Staffing levels among the New York City Fire Department Bureau of Emergency Medical Services (FDNY EMS) have fallen, with almost a quarter on medical leave while calls surge to over 6,500 a day, comparable to 9/11 every day.

One EMS worker in Queens told the World Socialist Web Site, “As far as exposures, at least at my station, I would say 100 percent [have been exposed].” He relayed how EMS workers are now wearing “gowns, face mask and shields on every job type” as a precaution, although they have run extremely low on N95 masks, the most effective at preventing the spread of the coronavirus.

Despite the staggering caseload, which is projected to increase to a peak around May 1, Cuomo is pressing ahead with his attempts to cut $2.5 billion in Medicaid spending from the state budget, which appears to have played a role in the legislature missing the budget deadline of April 1, although there is now a tentative agreement with few details released as of this writing.
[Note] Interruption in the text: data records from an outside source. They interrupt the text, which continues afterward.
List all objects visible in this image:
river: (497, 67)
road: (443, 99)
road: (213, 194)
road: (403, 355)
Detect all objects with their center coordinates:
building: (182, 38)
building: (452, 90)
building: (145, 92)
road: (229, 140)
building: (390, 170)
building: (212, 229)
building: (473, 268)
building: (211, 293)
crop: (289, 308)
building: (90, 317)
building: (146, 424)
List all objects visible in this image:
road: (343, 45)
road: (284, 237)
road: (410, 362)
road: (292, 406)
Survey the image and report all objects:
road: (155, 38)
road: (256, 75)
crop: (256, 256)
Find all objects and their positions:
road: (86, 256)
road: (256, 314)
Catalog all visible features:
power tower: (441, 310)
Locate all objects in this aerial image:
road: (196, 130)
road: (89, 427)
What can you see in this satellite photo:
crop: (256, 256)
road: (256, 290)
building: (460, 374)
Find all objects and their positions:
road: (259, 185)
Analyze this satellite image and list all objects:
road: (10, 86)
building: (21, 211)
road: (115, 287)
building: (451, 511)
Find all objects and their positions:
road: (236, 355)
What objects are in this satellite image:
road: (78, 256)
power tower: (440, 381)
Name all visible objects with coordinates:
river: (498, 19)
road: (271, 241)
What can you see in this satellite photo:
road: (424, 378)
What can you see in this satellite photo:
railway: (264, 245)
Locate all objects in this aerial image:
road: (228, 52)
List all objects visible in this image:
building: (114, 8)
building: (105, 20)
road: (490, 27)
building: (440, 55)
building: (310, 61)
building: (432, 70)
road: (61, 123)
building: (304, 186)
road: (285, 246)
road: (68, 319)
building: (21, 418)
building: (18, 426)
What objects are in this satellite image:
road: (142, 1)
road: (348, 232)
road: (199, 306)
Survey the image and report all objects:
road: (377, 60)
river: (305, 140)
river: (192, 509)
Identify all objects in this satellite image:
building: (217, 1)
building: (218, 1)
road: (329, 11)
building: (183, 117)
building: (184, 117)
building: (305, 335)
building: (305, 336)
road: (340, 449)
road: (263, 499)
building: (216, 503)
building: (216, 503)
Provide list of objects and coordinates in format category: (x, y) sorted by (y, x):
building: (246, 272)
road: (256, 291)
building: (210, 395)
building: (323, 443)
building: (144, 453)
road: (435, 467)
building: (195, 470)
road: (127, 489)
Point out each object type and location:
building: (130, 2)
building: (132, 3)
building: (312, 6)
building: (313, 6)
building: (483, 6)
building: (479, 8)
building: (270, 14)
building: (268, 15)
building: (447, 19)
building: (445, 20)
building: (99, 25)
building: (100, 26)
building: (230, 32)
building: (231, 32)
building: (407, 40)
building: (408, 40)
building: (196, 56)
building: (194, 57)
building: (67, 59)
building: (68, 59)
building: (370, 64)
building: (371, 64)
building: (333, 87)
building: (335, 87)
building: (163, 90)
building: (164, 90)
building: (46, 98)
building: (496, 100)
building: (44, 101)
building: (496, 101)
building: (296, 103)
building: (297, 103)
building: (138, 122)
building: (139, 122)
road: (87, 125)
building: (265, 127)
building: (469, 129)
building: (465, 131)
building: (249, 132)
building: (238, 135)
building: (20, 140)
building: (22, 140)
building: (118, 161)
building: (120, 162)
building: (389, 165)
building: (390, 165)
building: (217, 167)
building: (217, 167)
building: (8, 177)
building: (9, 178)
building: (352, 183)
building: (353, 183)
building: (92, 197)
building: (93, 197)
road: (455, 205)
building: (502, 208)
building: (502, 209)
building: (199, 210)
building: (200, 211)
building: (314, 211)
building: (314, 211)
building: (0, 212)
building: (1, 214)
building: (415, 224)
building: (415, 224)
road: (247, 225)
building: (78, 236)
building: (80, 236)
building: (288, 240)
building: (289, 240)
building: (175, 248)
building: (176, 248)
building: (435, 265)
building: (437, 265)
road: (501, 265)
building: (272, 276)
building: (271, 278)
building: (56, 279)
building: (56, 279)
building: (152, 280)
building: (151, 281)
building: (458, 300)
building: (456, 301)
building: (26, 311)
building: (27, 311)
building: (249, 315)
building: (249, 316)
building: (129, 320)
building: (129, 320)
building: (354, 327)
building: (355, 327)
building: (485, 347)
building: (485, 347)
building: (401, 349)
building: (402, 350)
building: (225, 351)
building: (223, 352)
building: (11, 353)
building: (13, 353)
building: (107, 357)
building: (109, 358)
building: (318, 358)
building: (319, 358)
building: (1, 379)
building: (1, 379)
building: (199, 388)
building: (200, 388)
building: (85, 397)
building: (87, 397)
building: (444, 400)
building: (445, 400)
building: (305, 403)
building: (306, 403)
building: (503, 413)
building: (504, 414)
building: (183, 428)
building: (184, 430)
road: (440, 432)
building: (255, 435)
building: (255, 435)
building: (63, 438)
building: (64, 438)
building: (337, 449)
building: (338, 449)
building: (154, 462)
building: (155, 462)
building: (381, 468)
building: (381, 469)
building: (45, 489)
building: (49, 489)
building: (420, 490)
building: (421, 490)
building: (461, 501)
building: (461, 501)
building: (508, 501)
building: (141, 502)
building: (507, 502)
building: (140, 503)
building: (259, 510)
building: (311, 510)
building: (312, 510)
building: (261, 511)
The proposed cuts include, according to Gothamist, “new restrictions on eligibility for long-term care services for elderly and disabled New Yorkers, an overhaul of pharmaceutical benefits, cuts to funding for safety-net hospitals, and less capital funds for hospitals and nursing homes,” along with cuts to the Indigent Care Pool. Hospitals stand to lose $400 million in the proposed measures.

Not only do these cuts imperil access to health care for the poorest New Yorkers in the middle of a pandemic, but they may make New York ineligible for some $6 billion in one-time federal aid. Cuomo made clear that his decision to institute these cuts was based purely on budgetary calculations, telling reporters: “Two-and-a-half billion, per year recurring, is worth more than $6 billion one shot. I would rather have 2.5, 2.5, 2.5 [i.e., $7.5 billion over three years], than $6 billion today.”

Cuomo has blamed New York’s congressional delegation—particularly Senate Minority Leader Charles Schumer, a fellow Democrat—of knowingly passing legislation that would not help the state.

The response of Cuomo and de Blasio to the coronavirus crisis, media promotion notwithstanding, has exposed that they, like Trump, regard the needs of the working class with malign neglect and are focused principally on the needs of Wall Street and the big corporations.

Kelley Cabrera, a nurse at Jacobi Medical Center, part of NYC Health + Hospitals, aptly told the New York Daily News: “Trump has blood on his hands. I can’t be more blunt than that.” One could add that Cuomo’s and de Blasio’s are no less bloody in this affair.

At Wednesday’s news conference, de Blasio repeated one of Trump’s refrains: “We had no idea there would be a COVID-19 crisis.” In fact, a pandemic involving respiratory distress of the kind caused by the novel coronavirus has been predicted for years, especially since the 2002–2003 SARS epidemic.

In opposition to every faction of the ruling class, Democratic and Republican alike, workers in New York and internationally must take up a socialist program to combat the pandemic.